Task statement -
Reproduce each entry below exactly as it appears.

Stored data:
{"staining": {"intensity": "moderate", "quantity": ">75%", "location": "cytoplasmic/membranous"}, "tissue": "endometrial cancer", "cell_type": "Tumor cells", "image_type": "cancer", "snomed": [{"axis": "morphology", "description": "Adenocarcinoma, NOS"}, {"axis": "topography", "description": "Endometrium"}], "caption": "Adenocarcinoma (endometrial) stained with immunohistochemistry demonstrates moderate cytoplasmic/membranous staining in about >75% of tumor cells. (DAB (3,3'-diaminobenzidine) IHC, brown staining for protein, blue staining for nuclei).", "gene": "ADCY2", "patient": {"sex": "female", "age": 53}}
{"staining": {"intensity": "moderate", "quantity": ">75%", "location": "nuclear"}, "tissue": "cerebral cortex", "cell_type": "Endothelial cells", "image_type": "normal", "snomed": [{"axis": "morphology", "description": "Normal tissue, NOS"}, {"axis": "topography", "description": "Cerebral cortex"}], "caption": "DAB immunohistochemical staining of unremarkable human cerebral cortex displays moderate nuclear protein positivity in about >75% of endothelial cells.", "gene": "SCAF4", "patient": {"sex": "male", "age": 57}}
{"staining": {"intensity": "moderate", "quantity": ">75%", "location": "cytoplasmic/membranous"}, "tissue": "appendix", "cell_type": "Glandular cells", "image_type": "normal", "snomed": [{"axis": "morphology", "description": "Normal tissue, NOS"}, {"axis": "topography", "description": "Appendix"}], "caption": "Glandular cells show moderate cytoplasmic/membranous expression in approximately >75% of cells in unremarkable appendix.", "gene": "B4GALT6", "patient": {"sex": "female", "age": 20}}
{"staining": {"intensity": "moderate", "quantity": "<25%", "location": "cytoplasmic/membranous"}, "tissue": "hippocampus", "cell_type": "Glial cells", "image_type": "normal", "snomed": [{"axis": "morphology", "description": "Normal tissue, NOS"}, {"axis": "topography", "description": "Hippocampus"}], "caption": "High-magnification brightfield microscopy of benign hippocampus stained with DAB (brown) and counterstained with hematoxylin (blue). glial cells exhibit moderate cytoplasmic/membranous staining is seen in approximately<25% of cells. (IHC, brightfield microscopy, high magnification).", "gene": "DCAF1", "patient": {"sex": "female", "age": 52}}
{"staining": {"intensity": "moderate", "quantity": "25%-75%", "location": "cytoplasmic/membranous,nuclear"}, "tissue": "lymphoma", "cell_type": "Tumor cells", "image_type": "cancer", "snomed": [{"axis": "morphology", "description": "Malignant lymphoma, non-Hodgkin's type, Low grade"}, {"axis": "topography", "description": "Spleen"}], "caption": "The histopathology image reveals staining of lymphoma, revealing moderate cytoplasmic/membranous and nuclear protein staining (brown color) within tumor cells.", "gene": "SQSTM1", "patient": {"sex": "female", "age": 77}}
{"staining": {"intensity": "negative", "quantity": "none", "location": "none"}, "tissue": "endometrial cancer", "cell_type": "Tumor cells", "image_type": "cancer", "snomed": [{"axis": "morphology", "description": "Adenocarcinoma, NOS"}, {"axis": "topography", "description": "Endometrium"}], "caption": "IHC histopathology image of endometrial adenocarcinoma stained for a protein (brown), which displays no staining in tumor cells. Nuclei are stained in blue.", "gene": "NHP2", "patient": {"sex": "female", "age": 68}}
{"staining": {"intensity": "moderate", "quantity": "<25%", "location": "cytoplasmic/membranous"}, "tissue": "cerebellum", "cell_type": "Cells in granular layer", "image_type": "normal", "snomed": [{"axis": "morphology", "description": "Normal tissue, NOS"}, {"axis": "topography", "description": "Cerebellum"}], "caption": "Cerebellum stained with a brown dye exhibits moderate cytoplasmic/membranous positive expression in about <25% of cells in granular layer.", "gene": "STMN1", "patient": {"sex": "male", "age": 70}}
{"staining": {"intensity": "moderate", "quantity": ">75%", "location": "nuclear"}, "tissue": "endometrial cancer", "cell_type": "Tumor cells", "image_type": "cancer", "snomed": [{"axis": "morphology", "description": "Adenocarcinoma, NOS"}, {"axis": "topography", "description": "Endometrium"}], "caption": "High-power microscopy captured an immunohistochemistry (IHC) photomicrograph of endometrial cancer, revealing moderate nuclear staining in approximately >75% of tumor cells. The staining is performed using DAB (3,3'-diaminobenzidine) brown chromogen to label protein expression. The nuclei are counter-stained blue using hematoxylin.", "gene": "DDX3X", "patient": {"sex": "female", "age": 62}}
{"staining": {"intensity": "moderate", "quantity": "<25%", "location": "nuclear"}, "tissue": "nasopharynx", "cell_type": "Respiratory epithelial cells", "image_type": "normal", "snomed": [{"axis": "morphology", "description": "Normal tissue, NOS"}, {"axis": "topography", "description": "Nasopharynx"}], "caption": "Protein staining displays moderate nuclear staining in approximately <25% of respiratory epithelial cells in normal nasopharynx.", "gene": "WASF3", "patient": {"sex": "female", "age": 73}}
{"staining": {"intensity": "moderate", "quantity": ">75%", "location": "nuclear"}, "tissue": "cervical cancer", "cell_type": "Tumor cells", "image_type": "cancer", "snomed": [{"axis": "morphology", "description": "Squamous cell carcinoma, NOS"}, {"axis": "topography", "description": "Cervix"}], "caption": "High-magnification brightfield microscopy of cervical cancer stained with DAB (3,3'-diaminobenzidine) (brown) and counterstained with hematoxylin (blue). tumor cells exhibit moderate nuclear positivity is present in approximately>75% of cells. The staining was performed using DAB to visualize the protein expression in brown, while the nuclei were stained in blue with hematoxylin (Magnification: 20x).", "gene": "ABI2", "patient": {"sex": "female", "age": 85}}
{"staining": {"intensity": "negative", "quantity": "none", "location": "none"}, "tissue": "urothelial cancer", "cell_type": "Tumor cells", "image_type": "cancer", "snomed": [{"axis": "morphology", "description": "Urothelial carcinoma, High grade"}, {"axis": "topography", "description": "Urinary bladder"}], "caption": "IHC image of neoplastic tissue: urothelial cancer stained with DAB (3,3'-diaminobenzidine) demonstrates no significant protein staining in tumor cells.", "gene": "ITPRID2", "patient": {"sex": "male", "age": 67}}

Solution for this task -
{"staining": {"intensity": "moderate", "quantity": ">75%", "location": "cytoplasmic/membranous"}, "tissue": "endometrial cancer", "cell_type": "Tumor cells", "image_type": "cancer", "snomed": [{"axis": "morphology", "description": "Adenocarcinoma, NOS"}, {"axis": "topography", "description": "Endometrium"}], "caption": "Adenocarcinoma (endometrial) stained with immunohistochemistry demonstrates moderate cytoplasmic/membranous staining in about >75% of tumor cells. (DAB (3,3'-diaminobenzidine) IHC, brown staining for protein, blue staining for nuclei).", "gene": "ADCY2", "patient": {"sex": "female", "age": 53}}
{"staining": {"intensity": "moderate", "quantity": ">75%", "location": "nuclear"}, "tissue": "cerebral cortex", "cell_type": "Endothelial cells", "image_type": "normal", "snomed": [{"axis": "morphology", "description": "Normal tissue, NOS"}, {"axis": "topography", "description": "Cerebral cortex"}], "caption": "DAB immunohistochemical staining of unremarkable human cerebral cortex displays moderate nuclear protein positivity in about >75% of endothelial cells.", "gene": "SCAF4", "patient": {"sex": "male", "age": 57}}
{"staining": {"intensity": "moderate", "quantity": ">75%", "location": "cytoplasmic/membranous"}, "tissue": "appendix", "cell_type": "Glandular cells", "image_type": "normal", "snomed": [{"axis": "morphology", "description": "Normal tissue, NOS"}, {"axis": "topography", "description": "Appendix"}], "caption": "Glandular cells show moderate cytoplasmic/membranous expression in approximately >75% of cells in unremarkable appendix.", "gene": "B4GALT6", "patient": {"sex": "female", "age": 20}}
{"staining": {"intensity": "moderate", "quantity": "<25%", "location": "cytoplasmic/membranous"}, "tissue": "hippocampus", "cell_type": "Glial cells", "image_type": "normal", "snomed": [{"axis": "morphology", "description": "Normal tissue, NOS"}, {"axis": "topography", "description": "Hippocampus"}], "caption": "High-magnification brightfield microscopy of benign hippocampus stained with DAB (brown) and counterstained with hematoxylin (blue). glial cells exhibit moderate cytoplasmic/membranous staining is seen in approximately<25% of cells. (IHC, brightfield microscopy, high magnification).", "gene": "DCAF1", "patient": {"sex": "female", "age": 52}}
{"staining": {"intensity": "moderate", "quantity": "25%-75%", "location": "cytoplasmic/membranous,nuclear"}, "tissue": "lymphoma", "cell_type": "Tumor cells", "image_type": "cancer", "snomed": [{"axis": "morphology", "description": "Malignant lymphoma, non-Hodgkin's type, Low grade"}, {"axis": "topography", "description": "Spleen"}], "caption": "The histopathology image reveals staining of lymphoma, revealing moderate cytoplasmic/membranous and nuclear protein staining (brown color) within tumor cells.", "gene": "SQSTM1", "patient": {"sex": "female", "age": 77}}
{"staining": {"intensity": "negative", "quantity": "none", "location": "none"}, "tissue": "endometrial cancer", "cell_type": "Tumor cells", "image_type": "cancer", "snomed": [{"axis": "morphology", "description": "Adenocarcinoma, NOS"}, {"axis": "topography", "description": "Endometrium"}], "caption": "IHC histopathology image of endometrial adenocarcinoma stained for a protein (brown), which displays no staining in tumor cells. Nuclei are stained in blue.", "gene": "NHP2", "patient": {"sex": "female", "age": 68}}
{"staining": {"intensity": "moderate", "quantity": "<25%", "location": "cytoplasmic/membranous"}, "tissue": "cerebellum", "cell_type": "Cells in granular layer", "image_type": "normal", "snomed": [{"axis": "morphology", "description": "Normal tissue, NOS"}, {"axis": "topography", "description": "Cerebellum"}], "caption": "Cerebellum stained with a brown dye exhibits moderate cytoplasmic/membranous positive expression in about <25% of cells in granular layer.", "gene": "STMN1", "patient": {"sex": "male", "age": 70}}
{"staining": {"intensity": "moderate", "quantity": ">75%", "location": "nuclear"}, "tissue": "endometrial cancer", "cell_type": "Tumor cells", "image_type": "cancer", "snomed": [{"axis": "morphology", "description": "Adenocarcinoma, NOS"}, {"axis": "topography", "description": "Endometrium"}], "caption": "High-power microscopy captured an immunohistochemistry (IHC) photomicrograph of endometrial cancer, revealing moderate nuclear staining in approximately >75% of tumor cells. The staining is performed using DAB (3,3'-diaminobenzidine) brown chromogen to label protein expression. The nuclei are counter-stained blue using hematoxylin.", "gene": "DDX3X", "patient": {"sex": "female", "age": 62}}
{"staining": {"intensity": "moderate", "quantity": "<25%", "location": "nuclear"}, "tissue": "nasopharynx", "cell_type": "Respiratory epithelial cells", "image_type": "normal", "snomed": [{"axis": "morphology", "description": "Normal tissue, NOS"}, {"axis": "topography", "description": "Nasopharynx"}], "caption": "Protein staining displays moderate nuclear staining in approximately <25% of respiratory epithelial cells in normal nasopharynx.", "gene": "WASF3", "patient": {"sex": "female", "age": 73}}
{"staining": {"intensity": "moderate", "quantity": ">75%", "location": "nuclear"}, "tissue": "cervical cancer", "cell_type": "Tumor cells", "image_type": "cancer", "snomed": [{"axis": "morphology", "description": "Squamous cell carcinoma, NOS"}, {"axis": "topography", "description": "Cervix"}], "caption": "High-magnification brightfield microscopy of cervical cancer stained with DAB (3,3'-diaminobenzidine) (brown) and counterstained with hematoxylin (blue). tumor cells exhibit moderate nuclear positivity is present in approximately>75% of cells. The staining was performed using DAB to visualize the protein expression in brown, while the nuclei were stained in blue with hematoxylin (Magnification: 20x).", "gene": "ABI2", "patient": {"sex": "female", "age": 85}}
{"staining": {"intensity": "negative", "quantity": "none", "location": "none"}, "tissue": "urothelial cancer", "cell_type": "Tumor cells", "image_type": "cancer", "snomed": [{"axis": "morphology", "description": "Urothelial carcinoma, High grade"}, {"axis": "topography", "description": "Urinary bladder"}], "caption": "IHC image of neoplastic tissue: urothelial cancer stained with DAB (3,3'-diaminobenzidine) demonstrates no significant protein staining in tumor cells.", "gene": "ITPRID2", "patient": {"sex": "male", "age": 67}}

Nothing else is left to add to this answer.